▶ **TEXT UNDER STUDY**:
Newbie Questions: Swithing from Perl to Python
John J. Lee
jjl at pobox.com
Sun Oct 26 09:12:40 EST 2003
Todd Stephens <huzzah at tampabay.rr.com> writes:
> On Sat, 25 Oct 2003 23:16:35 -0400, Roy Smith wrote:
>
> > Exactly.
> >
> > keys = myDict.keys()
> > keys.sort()
> > for key in keys:
> > print key
>
> Thanks for the info. Knowing that the Python community prefers one
> correct way to do something, can you explain to me how this is
> different/incorrect? :
>
> myD = {'x':4, 'k':2, 'r':3, 'e':1}
> myL = list(myD)
That's perhaps slightly obscure, relying on the fact that a dict
supports the iterator protocol, providing an iterator over its keys.
list( [sequence])
Return a list whose items are the same and in the same order as
sequence's items. sequence may be either a sequence, a container
that supports iteration, or an iterator object. If sequence is
...

▶ **WHAT YOU NEED TO DO**:
A. Answer these about the Perl-to-Python post:
(i) Who is quoted as writing "Exactly."?
(ii) What name does Todd Stephens give his dictionary?
(iii) According to John J. Lee, a dict provides an iterator over what?
B. List every key in the dictionary that Todd Stephens sets up in the Perl-to-Python post.
C. Write the next part of the Perl-to-Python post, picking up right after the last words shown.
The records have no part in the work on the Perl-to-Python post.

▶ **INFORMATION PROVIDED**:
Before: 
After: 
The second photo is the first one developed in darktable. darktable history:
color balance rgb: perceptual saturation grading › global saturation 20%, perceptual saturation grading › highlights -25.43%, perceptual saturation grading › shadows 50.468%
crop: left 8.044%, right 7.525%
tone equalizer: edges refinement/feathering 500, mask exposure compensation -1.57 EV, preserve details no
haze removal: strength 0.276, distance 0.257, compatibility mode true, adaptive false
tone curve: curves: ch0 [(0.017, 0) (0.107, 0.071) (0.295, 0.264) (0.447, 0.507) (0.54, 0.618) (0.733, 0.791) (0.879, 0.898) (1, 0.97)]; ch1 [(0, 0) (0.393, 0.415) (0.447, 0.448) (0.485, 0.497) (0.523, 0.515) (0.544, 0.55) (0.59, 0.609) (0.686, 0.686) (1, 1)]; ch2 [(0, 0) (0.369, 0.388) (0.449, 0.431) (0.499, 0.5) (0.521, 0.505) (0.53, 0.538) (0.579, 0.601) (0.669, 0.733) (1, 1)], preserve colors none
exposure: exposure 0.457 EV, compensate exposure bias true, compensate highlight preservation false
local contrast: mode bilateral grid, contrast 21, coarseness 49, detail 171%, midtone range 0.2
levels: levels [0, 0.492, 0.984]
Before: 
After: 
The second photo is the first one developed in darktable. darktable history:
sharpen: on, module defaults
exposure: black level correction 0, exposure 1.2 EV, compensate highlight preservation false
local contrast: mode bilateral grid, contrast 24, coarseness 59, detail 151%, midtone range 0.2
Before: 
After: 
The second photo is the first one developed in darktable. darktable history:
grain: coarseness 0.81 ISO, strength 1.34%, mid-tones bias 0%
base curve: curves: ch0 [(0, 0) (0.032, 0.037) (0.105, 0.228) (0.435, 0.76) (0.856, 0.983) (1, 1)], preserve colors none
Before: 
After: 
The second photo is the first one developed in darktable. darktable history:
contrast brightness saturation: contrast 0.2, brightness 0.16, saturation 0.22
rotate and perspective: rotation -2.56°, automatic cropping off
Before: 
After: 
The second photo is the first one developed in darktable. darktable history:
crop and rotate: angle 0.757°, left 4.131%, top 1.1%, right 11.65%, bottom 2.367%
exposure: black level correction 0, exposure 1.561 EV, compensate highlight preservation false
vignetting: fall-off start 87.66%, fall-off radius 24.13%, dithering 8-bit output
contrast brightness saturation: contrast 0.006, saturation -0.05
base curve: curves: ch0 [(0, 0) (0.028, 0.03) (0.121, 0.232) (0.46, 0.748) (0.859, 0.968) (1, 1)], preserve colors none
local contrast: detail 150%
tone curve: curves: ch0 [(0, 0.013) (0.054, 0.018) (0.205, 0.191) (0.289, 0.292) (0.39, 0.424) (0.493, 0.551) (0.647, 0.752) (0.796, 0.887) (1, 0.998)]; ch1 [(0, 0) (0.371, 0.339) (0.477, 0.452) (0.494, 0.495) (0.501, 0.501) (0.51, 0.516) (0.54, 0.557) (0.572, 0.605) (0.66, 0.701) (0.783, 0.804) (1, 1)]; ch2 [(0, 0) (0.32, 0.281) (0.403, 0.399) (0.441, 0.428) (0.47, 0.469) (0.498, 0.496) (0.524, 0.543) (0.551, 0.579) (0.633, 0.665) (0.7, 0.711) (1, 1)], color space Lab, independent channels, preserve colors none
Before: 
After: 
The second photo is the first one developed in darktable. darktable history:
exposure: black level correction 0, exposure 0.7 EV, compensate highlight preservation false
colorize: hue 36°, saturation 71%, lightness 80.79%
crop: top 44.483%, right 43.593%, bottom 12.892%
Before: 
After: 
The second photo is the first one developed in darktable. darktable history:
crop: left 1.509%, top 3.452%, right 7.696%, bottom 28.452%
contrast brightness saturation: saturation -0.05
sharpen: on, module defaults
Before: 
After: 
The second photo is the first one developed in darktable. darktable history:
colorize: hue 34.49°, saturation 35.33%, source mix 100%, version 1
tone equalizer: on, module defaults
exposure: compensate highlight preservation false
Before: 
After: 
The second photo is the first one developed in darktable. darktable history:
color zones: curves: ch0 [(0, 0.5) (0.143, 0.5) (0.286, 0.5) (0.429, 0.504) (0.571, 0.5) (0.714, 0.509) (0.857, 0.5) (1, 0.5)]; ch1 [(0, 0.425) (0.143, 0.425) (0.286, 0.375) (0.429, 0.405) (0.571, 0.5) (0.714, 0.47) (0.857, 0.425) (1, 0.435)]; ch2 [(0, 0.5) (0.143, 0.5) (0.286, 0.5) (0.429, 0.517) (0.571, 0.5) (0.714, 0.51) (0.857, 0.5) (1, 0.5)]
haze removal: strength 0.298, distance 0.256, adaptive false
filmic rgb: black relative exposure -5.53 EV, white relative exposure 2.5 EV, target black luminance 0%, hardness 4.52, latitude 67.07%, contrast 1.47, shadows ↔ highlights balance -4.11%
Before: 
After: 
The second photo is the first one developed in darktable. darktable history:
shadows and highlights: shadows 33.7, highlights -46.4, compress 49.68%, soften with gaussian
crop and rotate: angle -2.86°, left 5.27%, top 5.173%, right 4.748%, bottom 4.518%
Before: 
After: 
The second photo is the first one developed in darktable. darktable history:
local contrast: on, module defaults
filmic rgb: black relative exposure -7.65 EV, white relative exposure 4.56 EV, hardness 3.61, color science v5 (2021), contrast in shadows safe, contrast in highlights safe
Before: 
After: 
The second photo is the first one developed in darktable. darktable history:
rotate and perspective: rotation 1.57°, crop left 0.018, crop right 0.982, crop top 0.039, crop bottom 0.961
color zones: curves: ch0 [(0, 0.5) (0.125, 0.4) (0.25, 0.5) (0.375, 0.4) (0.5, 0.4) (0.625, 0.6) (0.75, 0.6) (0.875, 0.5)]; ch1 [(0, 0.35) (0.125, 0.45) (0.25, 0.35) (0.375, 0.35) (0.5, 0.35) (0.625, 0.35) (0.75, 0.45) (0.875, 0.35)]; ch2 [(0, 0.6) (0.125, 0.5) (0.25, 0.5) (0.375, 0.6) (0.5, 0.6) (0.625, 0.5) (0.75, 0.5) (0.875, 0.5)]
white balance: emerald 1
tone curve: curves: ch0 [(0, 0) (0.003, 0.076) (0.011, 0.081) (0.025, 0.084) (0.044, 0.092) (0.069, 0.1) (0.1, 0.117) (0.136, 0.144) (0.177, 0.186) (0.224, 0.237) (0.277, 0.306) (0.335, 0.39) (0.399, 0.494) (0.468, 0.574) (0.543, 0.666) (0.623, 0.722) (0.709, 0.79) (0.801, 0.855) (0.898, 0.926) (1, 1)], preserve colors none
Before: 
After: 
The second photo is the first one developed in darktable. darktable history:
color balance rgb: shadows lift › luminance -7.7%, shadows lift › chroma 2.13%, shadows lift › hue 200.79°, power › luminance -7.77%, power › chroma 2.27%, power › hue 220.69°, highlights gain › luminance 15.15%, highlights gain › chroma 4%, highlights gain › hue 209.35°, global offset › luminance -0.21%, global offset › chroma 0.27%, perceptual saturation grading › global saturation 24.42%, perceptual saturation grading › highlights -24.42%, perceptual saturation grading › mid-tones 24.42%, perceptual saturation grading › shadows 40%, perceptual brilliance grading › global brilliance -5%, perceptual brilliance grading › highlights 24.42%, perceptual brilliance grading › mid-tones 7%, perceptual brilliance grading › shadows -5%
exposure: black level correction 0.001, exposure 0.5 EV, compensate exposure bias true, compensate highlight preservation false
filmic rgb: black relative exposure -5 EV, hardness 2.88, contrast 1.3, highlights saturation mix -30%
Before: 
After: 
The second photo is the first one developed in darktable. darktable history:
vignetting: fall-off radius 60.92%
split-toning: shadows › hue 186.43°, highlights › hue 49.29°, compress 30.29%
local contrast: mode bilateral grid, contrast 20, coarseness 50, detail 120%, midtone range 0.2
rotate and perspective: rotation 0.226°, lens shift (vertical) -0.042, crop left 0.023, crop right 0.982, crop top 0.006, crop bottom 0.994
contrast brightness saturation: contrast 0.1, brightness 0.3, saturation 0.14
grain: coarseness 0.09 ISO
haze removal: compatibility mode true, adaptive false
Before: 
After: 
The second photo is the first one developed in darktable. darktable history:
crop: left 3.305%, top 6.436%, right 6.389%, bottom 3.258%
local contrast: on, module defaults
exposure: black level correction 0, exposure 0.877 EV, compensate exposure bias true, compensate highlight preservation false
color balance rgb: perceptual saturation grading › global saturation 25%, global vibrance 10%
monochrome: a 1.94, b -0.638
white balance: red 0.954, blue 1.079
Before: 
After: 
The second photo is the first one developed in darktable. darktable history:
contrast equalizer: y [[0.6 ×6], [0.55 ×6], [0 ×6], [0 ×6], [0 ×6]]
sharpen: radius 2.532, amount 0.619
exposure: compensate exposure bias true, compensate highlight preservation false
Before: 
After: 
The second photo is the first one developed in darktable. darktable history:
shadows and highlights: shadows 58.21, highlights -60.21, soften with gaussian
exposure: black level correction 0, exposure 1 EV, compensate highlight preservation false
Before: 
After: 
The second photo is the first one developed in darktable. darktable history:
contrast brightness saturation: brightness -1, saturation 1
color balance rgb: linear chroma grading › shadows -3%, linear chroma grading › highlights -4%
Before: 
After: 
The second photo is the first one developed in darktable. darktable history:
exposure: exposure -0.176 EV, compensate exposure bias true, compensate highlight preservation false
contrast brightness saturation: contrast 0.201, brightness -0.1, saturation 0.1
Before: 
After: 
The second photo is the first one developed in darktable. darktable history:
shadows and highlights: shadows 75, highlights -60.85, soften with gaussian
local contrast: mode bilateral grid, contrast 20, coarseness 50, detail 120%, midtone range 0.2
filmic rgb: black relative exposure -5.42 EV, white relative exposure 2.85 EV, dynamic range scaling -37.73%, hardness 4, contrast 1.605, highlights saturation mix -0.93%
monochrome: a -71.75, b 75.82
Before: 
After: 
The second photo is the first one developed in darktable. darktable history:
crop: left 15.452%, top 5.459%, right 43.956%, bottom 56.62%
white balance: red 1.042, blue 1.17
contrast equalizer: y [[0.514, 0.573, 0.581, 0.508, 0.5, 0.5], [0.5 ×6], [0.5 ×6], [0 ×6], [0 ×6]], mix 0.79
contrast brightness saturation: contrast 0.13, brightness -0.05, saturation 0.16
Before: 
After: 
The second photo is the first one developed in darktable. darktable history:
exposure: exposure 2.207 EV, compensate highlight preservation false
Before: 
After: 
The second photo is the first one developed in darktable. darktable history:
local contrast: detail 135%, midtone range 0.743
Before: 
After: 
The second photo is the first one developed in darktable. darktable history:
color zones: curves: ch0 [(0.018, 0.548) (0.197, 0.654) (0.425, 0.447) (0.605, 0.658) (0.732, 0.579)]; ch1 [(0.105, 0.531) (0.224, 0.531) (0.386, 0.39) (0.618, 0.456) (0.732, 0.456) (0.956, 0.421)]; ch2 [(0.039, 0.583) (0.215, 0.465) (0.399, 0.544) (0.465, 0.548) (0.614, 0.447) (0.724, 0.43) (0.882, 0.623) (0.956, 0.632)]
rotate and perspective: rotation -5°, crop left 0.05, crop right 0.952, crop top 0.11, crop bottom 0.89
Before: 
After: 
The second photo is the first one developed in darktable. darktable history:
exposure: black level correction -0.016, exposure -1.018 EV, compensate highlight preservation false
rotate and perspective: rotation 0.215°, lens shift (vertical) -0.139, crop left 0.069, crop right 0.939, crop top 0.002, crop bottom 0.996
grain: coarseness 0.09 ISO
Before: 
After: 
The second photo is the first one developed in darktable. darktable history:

▶ **ANSWERS TO THE TASKS**:
A.
(i) Roy Smith
(ii) myD
(iii) Its keys

B. 'x', 'k', 'r', 'e'

C.
Of course, though the list builtin function respects order, a dict's
keys don't have any guaranteed ordering.
Using .keys() is more conventional and explicit, hence clearer.
> myL.sort()
> for x in myL:
> print "%s = %s" %(x, myD[x])
This isn't Perl, everything is a 'my' variable unless you explictly
ask otherwise, so there's no need to restate that fact in your
variable names. Having 'my' as a prefix to every name is bad style in
Python.
[...]
> I have tried this both ways, and I appear to get the same results. Are
> there situations where the method I have listed here would yield
> unpredictable or unwanted results? Or is this an area where Python
I think it's guaranteed to return the same results as using .keys().